Terms of reference
The Victorian Law Reform Commission will consider what changes to legislation and practices should be made to enhance access for people who are deaf, hard of hearing, blind or have low vision who wish to serve as jurors in Victoria.
The Juries Act 2000 (Vic) provides a list of people who are ineligible to serve as jurors. Among those excluded are persons with ‘a physical disability that renders [them] incapable of performing the duties of jury service’, and those who are ‘unable to communicate in or understand the English language adequately’.
Although people who are deaf, hard or hearing, blind or have low vision are not expressly precluded from jury service, prohibitions on allowing interpreters or communication assistants into the jury room mean that, for many, such service would not be possible.
The project will examine the current legal framework to consider whether legislative change is required, what practical supports would be necessary, and whether there are specific circumstances in which such jury service should be limited.
In conducting this review, the Commission will have regard to:
• Relevant legal and practice developments in domestic and international jurisdictions.
• Current practice and statistics in Victoria relating to excusal and disqualification of people who are deaf, hard or hearing, blind or have low vision as jurors.
• The common law rule prohibiting any non-jurors from being present in jury deliberations (the ‘thirteenth person’ rule).

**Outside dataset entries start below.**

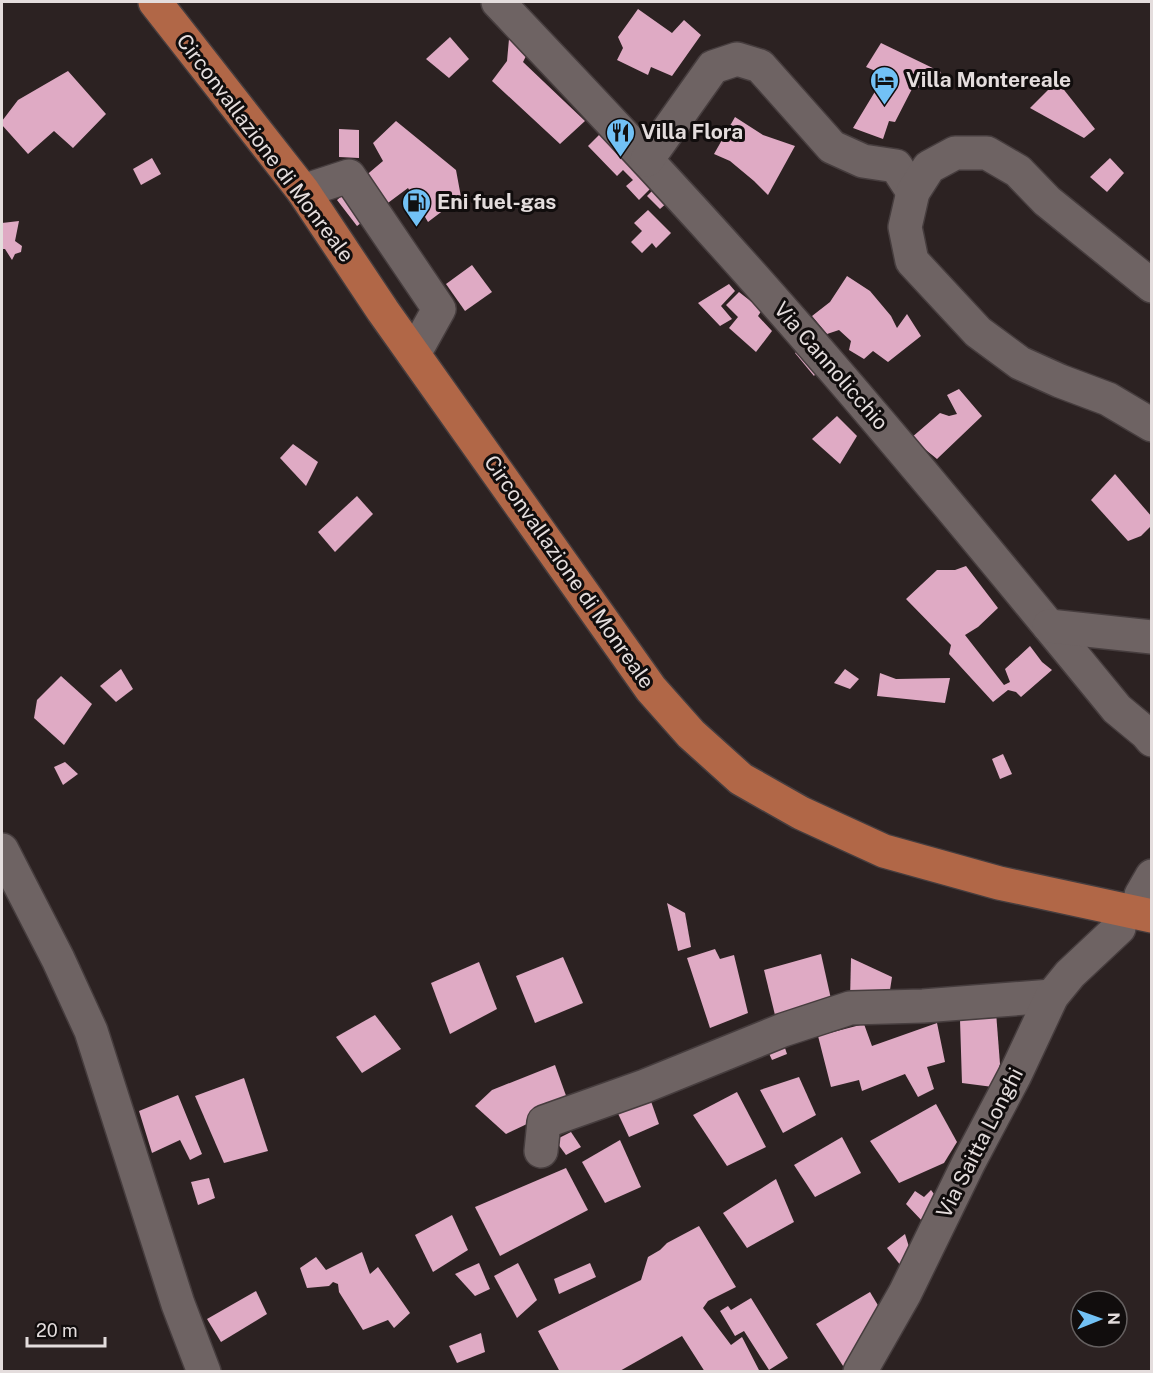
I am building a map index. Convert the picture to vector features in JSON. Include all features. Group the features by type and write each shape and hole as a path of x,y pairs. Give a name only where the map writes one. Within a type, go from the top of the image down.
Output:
{"main road":[{"name":"Circonvallazione di Monreale","path":"155,2 303,191 414,354 651,689 691,734 741,779 801,813 884,851 999,883 1148,896"}],"street":[{"name":"Via Cannolicchio","path":"498,2 647,160 771,297 888,431 1117,709 1152,740"},
{"path":"647,160 713,67 737,59 760,66 832,147 863,161 896,166 913,192"},
{"path":"1152,286 1047,201 1018,171 987,153 955,153 929,167 913,192 905,227 912,261 978,332 1020,363 1108,399 1152,425"},
{"path":"303,191 349,176 439,309 414,354"},
{"path":"1049,626 1152,637"},
{"path":"2,850 58,959 91,1031 178,1304 204,1371"},
{"name":"Via Saitta Longhi","path":"860,1371 905,1293 969,1162 1015,1076 1052,996 1070,974 1119,928"},
{"path":"541,1151 544,1122 645,1086 783,1030 850,1008 924,1006 1052,996"}],"building":[{"path":"638,9 672,33 684,20 701,35 672,76 651,67 648,75 617,60 623,48 618,37"},
{"path":"450,37 469,59 449,78 426,59"},
{"path":"509,39 526,56 523,62 585,121 560,144 492,81 507,61"},
{"name":"Villa Montereale","path":"881,43 941,72 932,89 913,87 895,122 889,121 883,139 853,128 885,75 866,67"},
{"path":"68,71 106,114 73,148 54,131 28,154 2,125 2,121 18,100"},
{"path":"1057,81 1095,129 1084,138 1030,108"},
{"path":"735,117 763,135 795,146 768,195 730,161 714,154"},
{"path":"396,121 456,170 461,197 428,222 408,188 357,226 337,200 383,161 373,143"},
{"name":"Villa Flora","path":"609,125 660,179 639,200 626,186 633,180 623,170 617,176 588,146"},
{"path":"339,129 359,130 359,158 339,157"},
{"path":"152,158 161,174 141,185 133,169"},
{"path":"1110,158 1124,173 1107,192 1090,177"},
{"path":"655,188 669,201 660,209 647,196"},
{"path":"648,210 671,233 656,248 652,243 642,253 631,242 642,231 634,223"},
{"path":"19,221 15,241 22,246 21,252 15,254 12,260 5,249 2,249 2,223"},
{"path":"472,265 492,292 465,311 446,284"},
{"path":"847,276 870,291 891,316 897,328 907,314 921,336 888,362 873,351 864,359 849,350 851,341 839,330 827,334 812,316 830,302"},
{"path":"729,284 735,291 721,306 732,319 720,326 698,303"},
{"path":"739,292 762,310 758,316 772,331 756,352 729,328 738,317 726,305"},
{"path":"806,344 823,363 814,376 795,353"},
{"path":"959,389 982,416 937,459 911,438 940,413 949,416 957,414 947,395"},
{"path":"837,416 857,436 840,464 812,439"},
{"path":"293,444 318,462 306,486 280,458"},
{"path":"1115,474 1152,517 1152,525 1141,536 1128,541 1091,500"},
{"path":"357,496 373,514 335,552 318,532"},
{"path":"966,566 998,608 978,627 965,635 1004,685 1010,682 1005,669 1030,646 1042,662 1052,670 1021,697 1016,692 1008,690 993,702 949,654 951,645 906,599 937,570 955,570"},
{"path":"121,669 133,689 116,702 100,686"},
{"path":"845,669 859,679 850,689 834,683"},
{"path":"880,673 896,679 950,678 945,703 877,696"},
{"path":"61,676 92,704 64,745 34,718 37,700"},
{"path":"1003,754 1012,774 1000,779 992,759"},
{"path":"65,762 78,774 63,785 54,767"},
{"path":"667,903 685,913 691,947 678,951"},
{"path":"715,949 720,959 734,955 748,1013 710,1028 687,958"},
{"path":"821,954 831,999 775,1015 764,970"},
{"path":"563,957 583,1003 535,1023 516,976"},
{"path":"851,958 892,977 888,1003 850,1001"},
{"path":"479,962 497,1009 450,1034 431,983"},
{"path":"996,1012 1000,1064 993,1087 962,1083 960,1020"},
{"path":"375,1015 401,1049 362,1073 336,1037"},
{"path":"937,1023 945,1062 927,1067 934,1089 918,1097 905,1074 862,1091 859,1080 831,1087 818,1036 864,1024 872,1046"},
{"path":"781,1036 787,1054 772,1060 765,1045"},
{"path":"555,1065 569,1104 506,1134 475,1106 492,1090"},
{"path":"799,1077 816,1115 783,1133 760,1090"},
{"path":"244,1078 268,1151 224,1163 195,1096"},
{"path":"647,1090 659,1124 629,1137 614,1105"},
{"path":"737,1092 766,1147 727,1166 693,1115"},
{"path":"178,1095 202,1154 190,1160 180,1140 152,1153 139,1111"},
{"path":"936,1104 957,1142 944,1163 899,1183 870,1141"},
{"path":"571,1132 581,1147 566,1155 555,1140"},
{"path":"842,1137 861,1173 815,1197 794,1165"},
{"path":"620,1140 641,1187 605,1203 582,1162"},
{"path":"566,1168 588,1210 500,1256 475,1207"},
{"path":"209,1178 215,1198 198,1205 191,1182"},
{"path":"776,1179 794,1222 747,1248 723,1213"},
{"path":"931,1190 937,1198 924,1223 906,1204 915,1191 924,1197"},
{"path":"452,1215 468,1250 433,1272 415,1235"},
{"path":"699,1226 736,1287 708,1301 703,1308 731,1345 742,1337 760,1372 705,1372 682,1336 618,1372 560,1372 538,1331 641,1280 648,1257 667,1243"},
{"path":"905,1234 910,1250 901,1266 887,1248"},
{"path":"362,1252 370,1274 378,1267 410,1313 394,1328 388,1320 363,1330 339,1292 338,1284 333,1282 329,1286 307,1288 300,1268 316,1257 326,1270"},
{"path":"479,1263 490,1289 475,1296 455,1274"},
{"path":"518,1263 537,1300 517,1318 494,1276"},
{"path":"590,1263 596,1277 559,1294 554,1279"},
{"path":"256,1291 267,1314 221,1342 207,1319"},
{"path":"870,1292 879,1307 845,1369 816,1324"},
{"path":"751,1298 788,1358 769,1370 744,1331 735,1336 720,1311 728,1306 731,1310"},
{"path":"481,1333 485,1352 457,1363 449,1346"}],"place":[{"name":"Villa Montereale","path":"885,106"},
{"name":"Villa Flora","path":"620,158"},
{"name":"Eni fuel-gas","path":"416,228"}]}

• The interaction with discrimination law and human rights in Victoria.
• The interaction with peremptory challenges and crown stand-asides.
• The resourcing and training implications for court and jury offices staff and judicial officers.
• The importance of a fair trial and confidence in the jury system.
The Commission will not consider:
• Whether people who cannot understand or communicate in English at all should be able to serve on juries.